@gallardoalba Thanks much for your help! I took a look at the gtf file and it seems the strand is showing in both forward and reverse. But the read in the bam file seems always in the forward strand, not sure if this would cause the error.
Hi @Xiaoqiang_Ma,
I would try to use the Filter data on any column using simple expressions tool with the following condition in order to remove potential errors from the GTF file: c7==’+’ or c7==’-’
As additional advice to that provided by @gallardoalba, it appears that your reference GTF contains header lines. Header lines are out of specification for strict GTF format (even though many data providers include them). When present, those lines can cause odd errors with many tools – and usually not mapping tools (if incorporated) – but instead with downstream tools. It is strongly recommended to remove any GTF headers to avoid technical errors (whether a tool is run in Galaxy, or not).
Please try removing the header lines, rerun, and see if that resolves the error as a first-pass solution. If it doesn’t, then do investigate the GTF content closer. The genome appears to have just one sequence/chromosome with the name “Chromosome”. If that is not a match for the sequence/chromosome label in your BAM datasets, due to the genome mapped against having a different sequence/chromosome label, that can also cause conflicts but can be addressed.
The summary in this post is concise. Don’t worry about the specific tool/context of the original post – the format help for GTF data applies across analysis methods/tools:
Many things could be going wrong content-wise, but those are the top issues that tend to produce errors like yours. My guess is that you are hitting the “GTF formatting” issue first, then could possibly hit a “chromosome mismatch problem”. Verify/fix both as needed – full details are in the FAQs above.
Note: The GTF is also a hybrid format (GFF3 transformed into a GTF), but that will probably not be a problem with this particular tool.
Yes, I am using a simple E. coli k12 genome gtf which only has one chromosome. Please take a look the content of the bam file I used, do you think it has some wrongly labeled info that can’t be matched with the content of the gtf file?
Ok, thanks for trying that. Your inputs are correct now.
The problem is likely with the tool itself. I didn’t notice this before but it was sourced from the test toolshed which is a sandbox/testing tool repository. And the tool wrapper plus the dependencies it uses haven’t been updated since 2015. My guess is that the tool is still hosted on the AU server due to legacy reasons – and it may work in some special cases/older workflows – but I’m not too surprised it isn’t working now.
Try using Htseq-count or Featurecounts instead. Those tools are current, work, and produce individual count files, which would be required by DESeq2. You could combine those counts into a matrix, or use the individual count files, with EdgeR or Limma. The format of a matrix is on those latter tool’s forms down in the help section. Tools in the group Text Manipulation (example: Multi-Join) could be used to merge the individual count files together into a matrix, but that isn’t required, and if you are not sure how to do that or have problems – skip that and input the individual count files instead.

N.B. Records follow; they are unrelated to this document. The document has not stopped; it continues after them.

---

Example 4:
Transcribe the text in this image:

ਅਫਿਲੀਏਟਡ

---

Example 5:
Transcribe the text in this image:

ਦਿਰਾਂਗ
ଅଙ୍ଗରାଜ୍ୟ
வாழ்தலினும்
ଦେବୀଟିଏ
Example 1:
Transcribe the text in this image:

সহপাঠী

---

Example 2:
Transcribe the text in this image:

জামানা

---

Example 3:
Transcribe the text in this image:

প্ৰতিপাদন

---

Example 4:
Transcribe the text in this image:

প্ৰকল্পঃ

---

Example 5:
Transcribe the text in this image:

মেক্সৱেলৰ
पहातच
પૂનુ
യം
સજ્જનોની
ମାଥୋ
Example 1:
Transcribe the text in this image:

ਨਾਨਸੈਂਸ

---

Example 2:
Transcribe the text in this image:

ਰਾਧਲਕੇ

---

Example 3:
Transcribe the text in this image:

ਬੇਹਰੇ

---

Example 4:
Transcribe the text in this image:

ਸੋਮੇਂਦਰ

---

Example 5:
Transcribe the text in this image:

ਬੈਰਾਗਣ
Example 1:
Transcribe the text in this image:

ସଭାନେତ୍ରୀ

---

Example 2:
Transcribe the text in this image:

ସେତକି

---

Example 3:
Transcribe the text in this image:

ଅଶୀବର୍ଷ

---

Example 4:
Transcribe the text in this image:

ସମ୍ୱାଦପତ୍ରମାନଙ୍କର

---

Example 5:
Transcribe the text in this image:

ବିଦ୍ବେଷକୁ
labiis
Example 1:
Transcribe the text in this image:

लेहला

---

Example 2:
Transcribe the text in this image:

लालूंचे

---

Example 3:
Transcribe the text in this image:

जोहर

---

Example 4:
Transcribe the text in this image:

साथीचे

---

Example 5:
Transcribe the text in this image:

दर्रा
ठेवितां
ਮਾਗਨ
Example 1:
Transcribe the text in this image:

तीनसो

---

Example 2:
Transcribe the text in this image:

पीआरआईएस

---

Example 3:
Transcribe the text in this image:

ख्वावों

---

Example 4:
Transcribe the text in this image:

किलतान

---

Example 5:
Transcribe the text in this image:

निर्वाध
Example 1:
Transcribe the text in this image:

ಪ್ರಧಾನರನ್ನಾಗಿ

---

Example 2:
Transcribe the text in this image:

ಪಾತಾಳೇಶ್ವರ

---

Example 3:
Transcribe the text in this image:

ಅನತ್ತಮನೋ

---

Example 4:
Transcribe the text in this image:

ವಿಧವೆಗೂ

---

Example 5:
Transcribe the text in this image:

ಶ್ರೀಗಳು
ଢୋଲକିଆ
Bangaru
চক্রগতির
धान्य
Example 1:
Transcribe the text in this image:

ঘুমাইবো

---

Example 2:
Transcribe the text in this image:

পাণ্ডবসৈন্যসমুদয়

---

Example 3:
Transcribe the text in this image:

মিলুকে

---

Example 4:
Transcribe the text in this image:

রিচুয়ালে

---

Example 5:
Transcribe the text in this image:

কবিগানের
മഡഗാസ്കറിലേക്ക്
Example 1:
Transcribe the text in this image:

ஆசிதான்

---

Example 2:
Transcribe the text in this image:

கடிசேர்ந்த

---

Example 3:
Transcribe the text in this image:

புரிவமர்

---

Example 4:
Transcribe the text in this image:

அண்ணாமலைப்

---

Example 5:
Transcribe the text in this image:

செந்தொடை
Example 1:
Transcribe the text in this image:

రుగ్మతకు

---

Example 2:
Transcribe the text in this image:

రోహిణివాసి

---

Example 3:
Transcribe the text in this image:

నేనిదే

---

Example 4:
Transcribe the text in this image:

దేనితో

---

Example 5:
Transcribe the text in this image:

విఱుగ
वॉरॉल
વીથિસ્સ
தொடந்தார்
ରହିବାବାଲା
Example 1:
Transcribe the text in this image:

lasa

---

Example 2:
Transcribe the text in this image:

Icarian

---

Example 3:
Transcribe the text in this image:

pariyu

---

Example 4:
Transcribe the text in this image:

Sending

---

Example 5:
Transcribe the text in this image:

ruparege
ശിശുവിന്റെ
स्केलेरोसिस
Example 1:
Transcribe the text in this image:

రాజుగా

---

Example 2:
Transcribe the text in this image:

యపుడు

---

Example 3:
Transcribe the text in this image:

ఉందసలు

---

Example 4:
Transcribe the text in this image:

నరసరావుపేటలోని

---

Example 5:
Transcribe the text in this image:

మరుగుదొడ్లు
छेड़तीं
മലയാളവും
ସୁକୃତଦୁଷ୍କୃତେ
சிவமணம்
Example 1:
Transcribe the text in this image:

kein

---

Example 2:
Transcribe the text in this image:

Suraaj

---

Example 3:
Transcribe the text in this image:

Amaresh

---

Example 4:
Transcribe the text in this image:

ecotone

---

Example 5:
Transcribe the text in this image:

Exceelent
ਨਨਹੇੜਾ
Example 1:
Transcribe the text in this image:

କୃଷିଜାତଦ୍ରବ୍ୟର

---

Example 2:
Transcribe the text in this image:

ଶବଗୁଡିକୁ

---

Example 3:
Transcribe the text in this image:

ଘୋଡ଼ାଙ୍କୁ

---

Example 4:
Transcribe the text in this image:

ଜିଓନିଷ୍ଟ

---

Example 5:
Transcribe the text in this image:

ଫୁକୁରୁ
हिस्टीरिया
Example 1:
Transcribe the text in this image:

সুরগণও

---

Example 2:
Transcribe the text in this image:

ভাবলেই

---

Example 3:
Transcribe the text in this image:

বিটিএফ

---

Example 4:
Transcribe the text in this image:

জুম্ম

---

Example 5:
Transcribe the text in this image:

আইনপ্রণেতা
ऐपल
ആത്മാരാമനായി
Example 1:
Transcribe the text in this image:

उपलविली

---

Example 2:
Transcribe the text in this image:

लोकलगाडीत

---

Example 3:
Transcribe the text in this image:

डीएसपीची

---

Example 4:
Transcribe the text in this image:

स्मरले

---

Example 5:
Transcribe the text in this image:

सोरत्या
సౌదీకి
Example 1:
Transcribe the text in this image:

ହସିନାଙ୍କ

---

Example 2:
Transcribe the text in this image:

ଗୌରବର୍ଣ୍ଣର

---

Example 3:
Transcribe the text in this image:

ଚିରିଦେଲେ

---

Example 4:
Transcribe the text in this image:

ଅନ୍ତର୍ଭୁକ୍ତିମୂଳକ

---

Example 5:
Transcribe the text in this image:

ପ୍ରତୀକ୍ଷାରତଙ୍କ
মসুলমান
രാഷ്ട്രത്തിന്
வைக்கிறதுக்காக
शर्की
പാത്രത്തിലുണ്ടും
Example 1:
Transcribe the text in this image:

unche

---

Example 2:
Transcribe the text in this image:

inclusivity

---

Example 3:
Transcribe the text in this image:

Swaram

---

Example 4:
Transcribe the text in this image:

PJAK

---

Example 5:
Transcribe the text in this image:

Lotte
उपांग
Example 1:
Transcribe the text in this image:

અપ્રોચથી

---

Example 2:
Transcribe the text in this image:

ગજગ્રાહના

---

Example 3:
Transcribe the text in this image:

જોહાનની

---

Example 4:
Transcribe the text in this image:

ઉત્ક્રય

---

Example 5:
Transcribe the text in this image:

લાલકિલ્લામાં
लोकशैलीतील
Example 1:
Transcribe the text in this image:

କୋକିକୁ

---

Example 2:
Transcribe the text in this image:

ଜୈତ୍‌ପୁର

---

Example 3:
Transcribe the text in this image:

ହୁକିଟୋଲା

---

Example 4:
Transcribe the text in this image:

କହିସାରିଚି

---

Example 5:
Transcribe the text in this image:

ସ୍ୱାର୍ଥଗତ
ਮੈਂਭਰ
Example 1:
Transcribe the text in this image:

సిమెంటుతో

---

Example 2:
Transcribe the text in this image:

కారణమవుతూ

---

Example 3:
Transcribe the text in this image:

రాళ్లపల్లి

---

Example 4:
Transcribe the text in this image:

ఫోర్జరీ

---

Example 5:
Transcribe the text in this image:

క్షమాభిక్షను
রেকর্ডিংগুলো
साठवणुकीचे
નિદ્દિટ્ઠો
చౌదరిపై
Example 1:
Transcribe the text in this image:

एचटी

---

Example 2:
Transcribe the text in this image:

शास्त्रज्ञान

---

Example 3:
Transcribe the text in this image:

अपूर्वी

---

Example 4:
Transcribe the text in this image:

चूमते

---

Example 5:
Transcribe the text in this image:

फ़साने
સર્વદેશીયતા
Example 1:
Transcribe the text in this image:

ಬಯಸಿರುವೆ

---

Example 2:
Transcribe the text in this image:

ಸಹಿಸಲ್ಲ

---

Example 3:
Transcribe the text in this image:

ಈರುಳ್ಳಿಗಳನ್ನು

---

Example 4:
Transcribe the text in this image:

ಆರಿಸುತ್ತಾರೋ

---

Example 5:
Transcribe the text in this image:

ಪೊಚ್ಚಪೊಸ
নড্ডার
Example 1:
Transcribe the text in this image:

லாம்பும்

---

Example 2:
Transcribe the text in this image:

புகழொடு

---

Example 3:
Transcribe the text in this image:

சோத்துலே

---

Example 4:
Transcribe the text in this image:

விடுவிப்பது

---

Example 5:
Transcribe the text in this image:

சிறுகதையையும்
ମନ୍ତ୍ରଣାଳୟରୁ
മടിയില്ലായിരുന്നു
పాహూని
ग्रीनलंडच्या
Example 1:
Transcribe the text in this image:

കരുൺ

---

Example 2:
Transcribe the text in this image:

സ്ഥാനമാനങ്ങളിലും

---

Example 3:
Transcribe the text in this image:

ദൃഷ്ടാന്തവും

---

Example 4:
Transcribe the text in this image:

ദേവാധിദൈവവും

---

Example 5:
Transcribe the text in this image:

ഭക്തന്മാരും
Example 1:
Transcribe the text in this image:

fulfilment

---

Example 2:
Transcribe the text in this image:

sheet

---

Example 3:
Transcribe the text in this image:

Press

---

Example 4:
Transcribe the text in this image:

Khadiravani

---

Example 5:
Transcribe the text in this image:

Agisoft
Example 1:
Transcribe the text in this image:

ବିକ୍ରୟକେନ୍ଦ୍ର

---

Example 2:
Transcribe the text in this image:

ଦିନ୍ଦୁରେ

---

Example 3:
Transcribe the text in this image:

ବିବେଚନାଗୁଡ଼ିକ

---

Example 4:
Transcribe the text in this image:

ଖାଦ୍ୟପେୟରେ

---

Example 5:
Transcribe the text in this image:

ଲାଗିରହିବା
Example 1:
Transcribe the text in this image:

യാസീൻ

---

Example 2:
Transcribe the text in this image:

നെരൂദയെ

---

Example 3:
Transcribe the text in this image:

Examples of RNA-seq DE analysis are covered in the GTN tutorials under the topic “Transcriptomics”. The three tutorials in the group “End-to-End Analysis” are the best place to start for an overview of current methods.
So – the bad news was that this tool won’t work (again, sorry for not noticing where it was sourced originally!) – but the GOOD news is that the changes/checks you made with your inputs would have been needed anyway when using the updated tools/methods.
@jennaj Thanks so much for your advice! I took a try by Htseq-count which worked but not for feature count. I will then use Htseq for the data processing. Again, thanks for your kind help! Have a good weekend ahead.